* Task details
Among the entries below, one line contains "Identify the document" and another contains "text [150, 1437, 1090, 1589]". Transcribe those two lines and every line between them, exactly.

* Material for this exercise
******

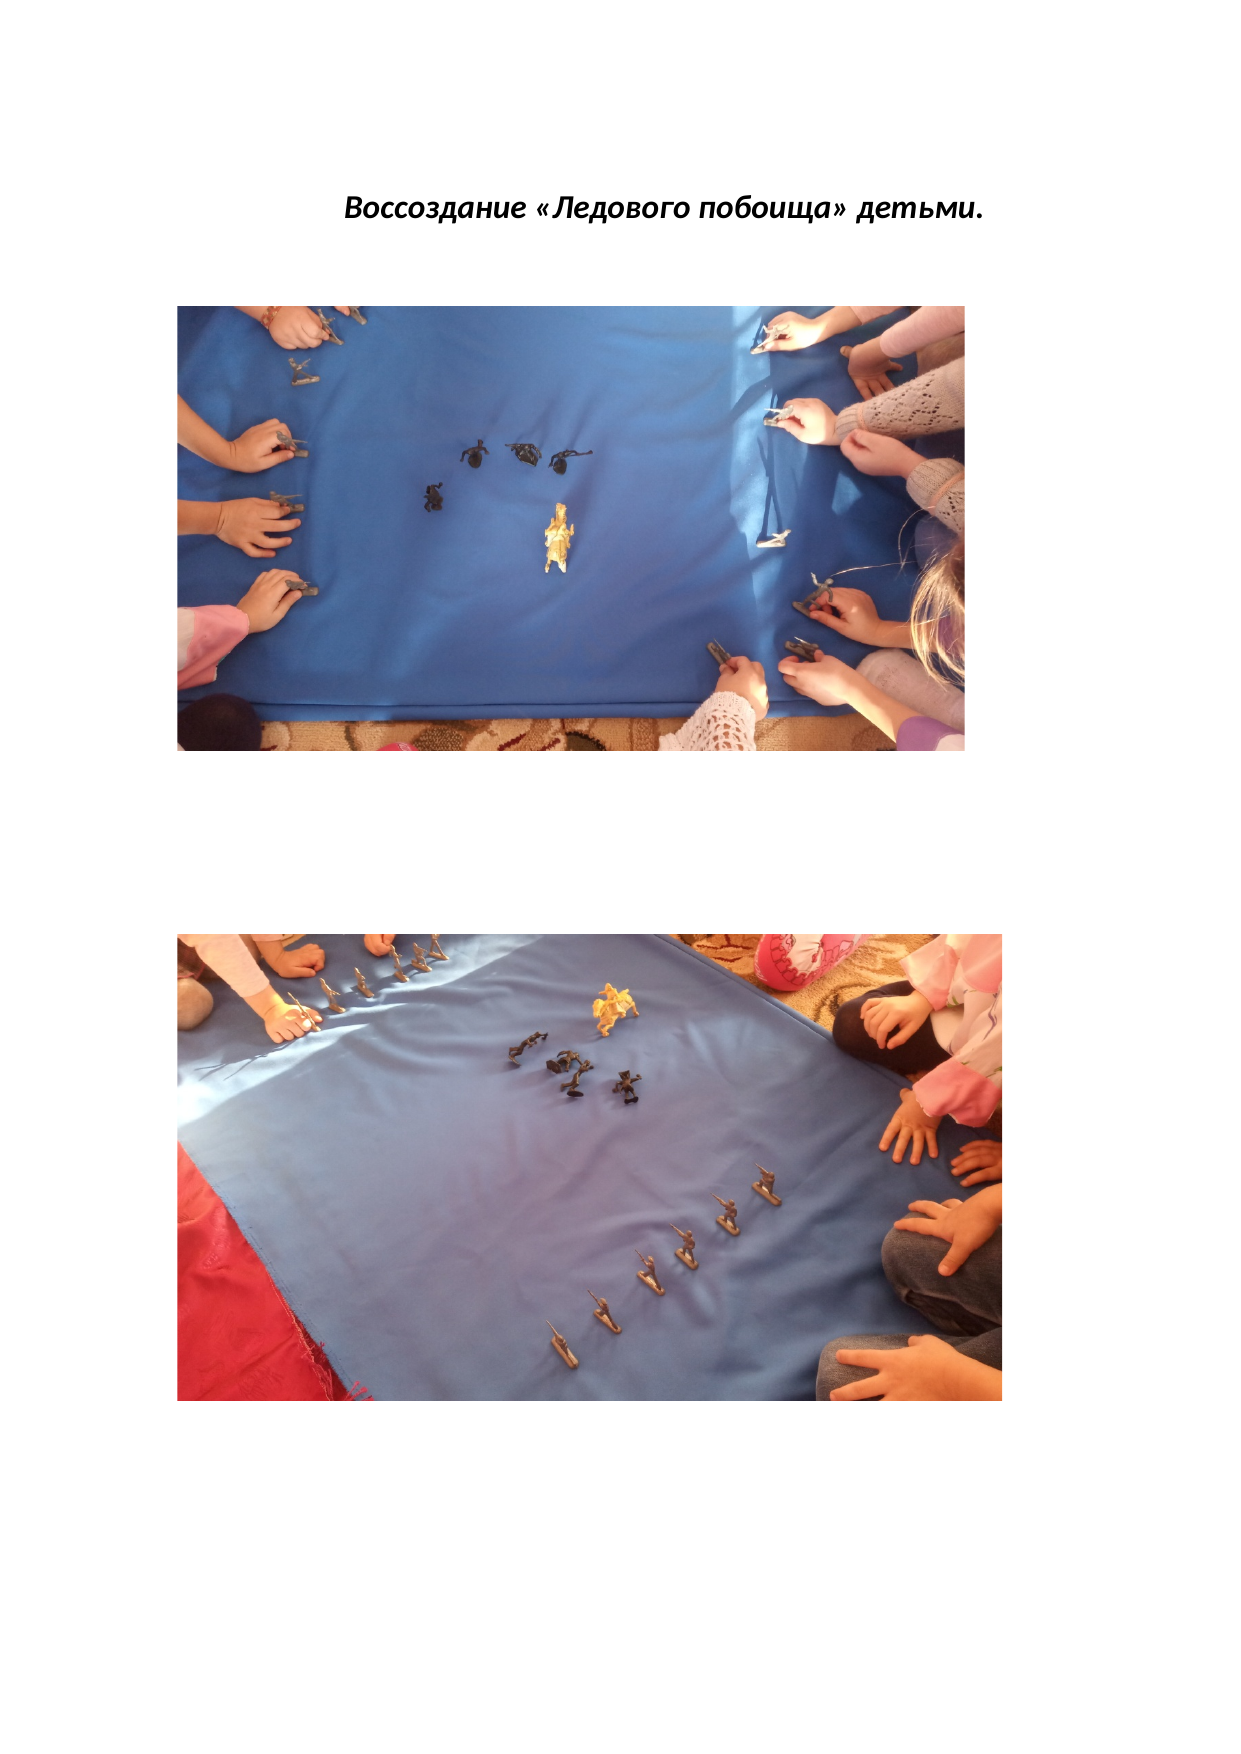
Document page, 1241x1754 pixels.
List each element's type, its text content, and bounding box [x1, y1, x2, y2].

******

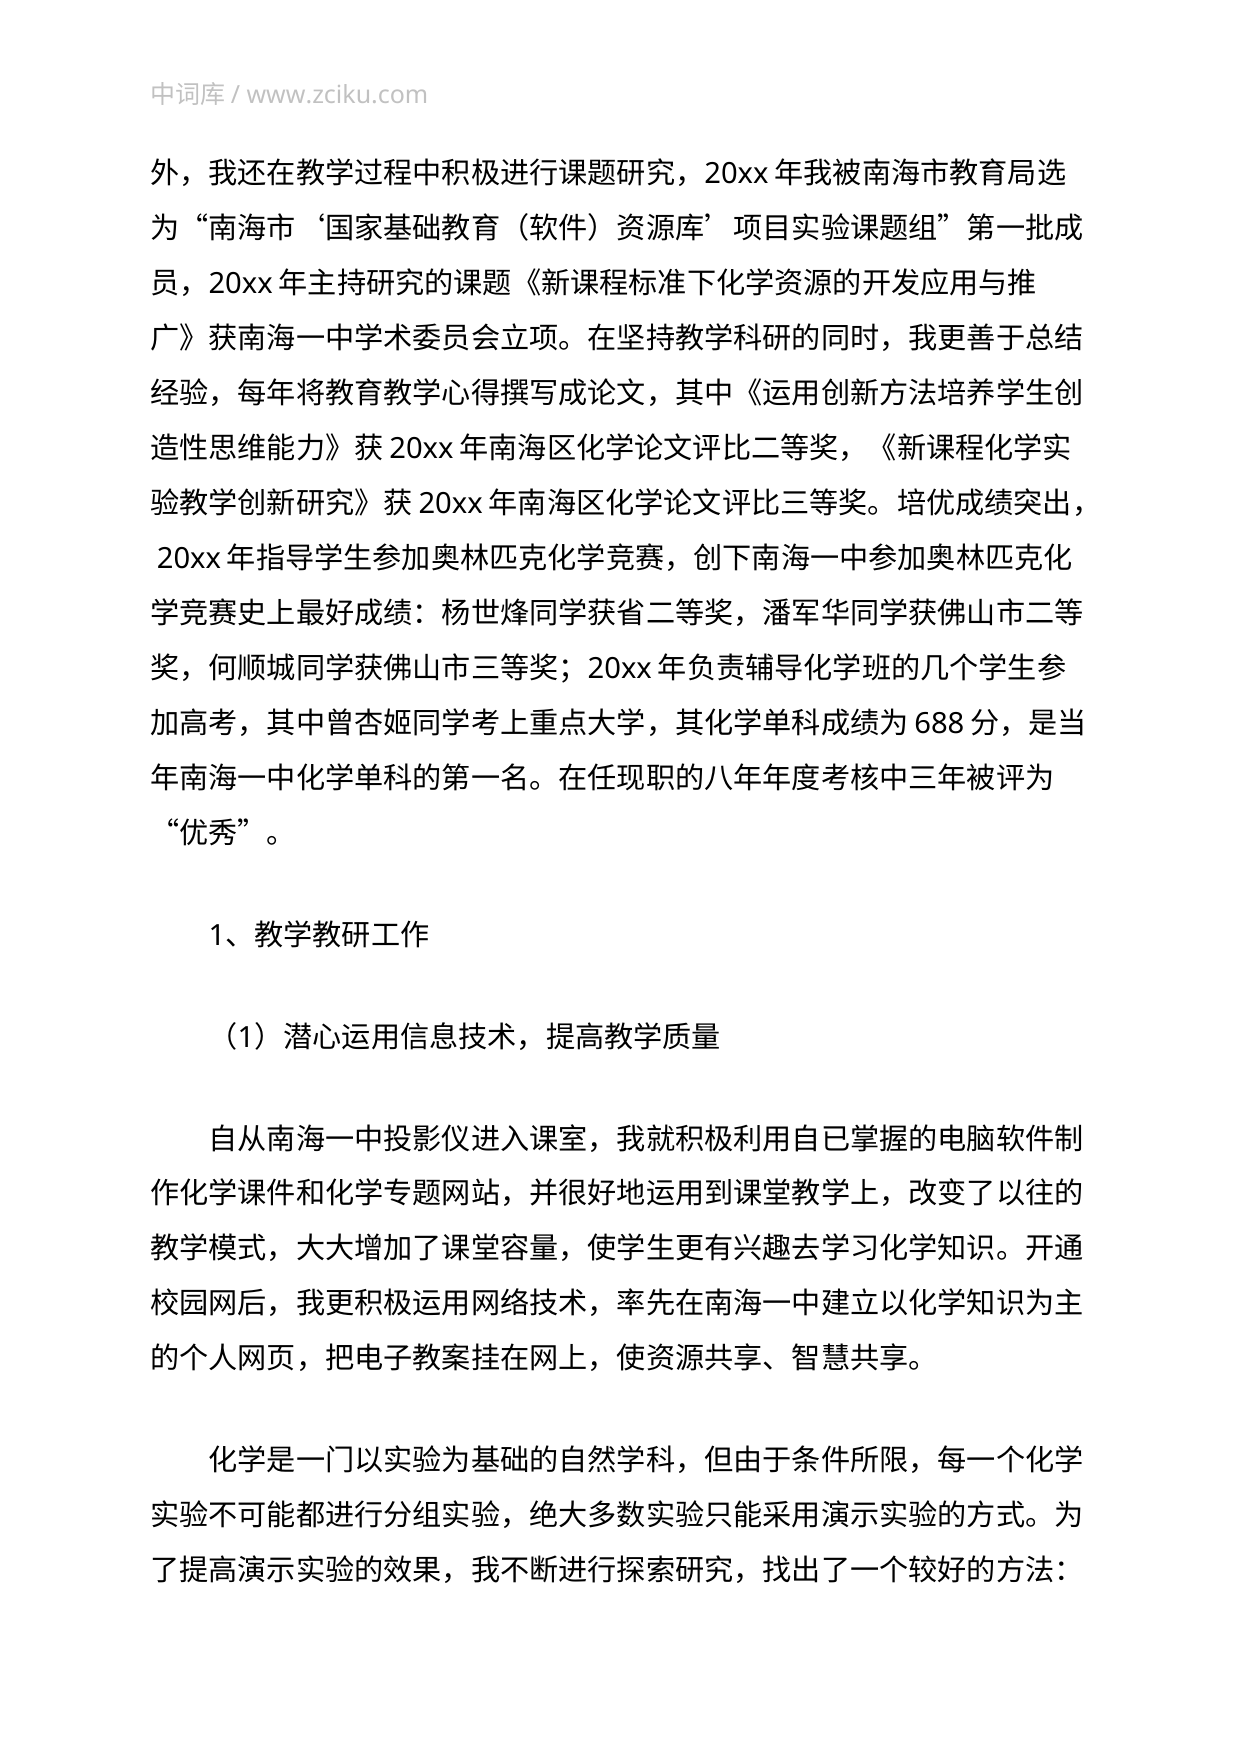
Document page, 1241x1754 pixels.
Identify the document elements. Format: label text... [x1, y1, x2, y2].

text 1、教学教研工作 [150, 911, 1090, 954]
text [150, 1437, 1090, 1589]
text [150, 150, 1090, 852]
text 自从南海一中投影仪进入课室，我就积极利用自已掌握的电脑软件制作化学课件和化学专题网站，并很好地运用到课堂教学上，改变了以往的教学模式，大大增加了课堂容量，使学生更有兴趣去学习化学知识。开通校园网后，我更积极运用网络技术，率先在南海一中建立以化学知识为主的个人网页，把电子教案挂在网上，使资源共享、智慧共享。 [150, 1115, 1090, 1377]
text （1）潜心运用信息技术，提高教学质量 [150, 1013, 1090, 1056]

******

* Reply to the task
Identify the document elements. Format: label text... [x1, y1, x2, y2].

text 1、教学教研工作 [150, 911, 1090, 954]
text [150, 1437, 1090, 1589]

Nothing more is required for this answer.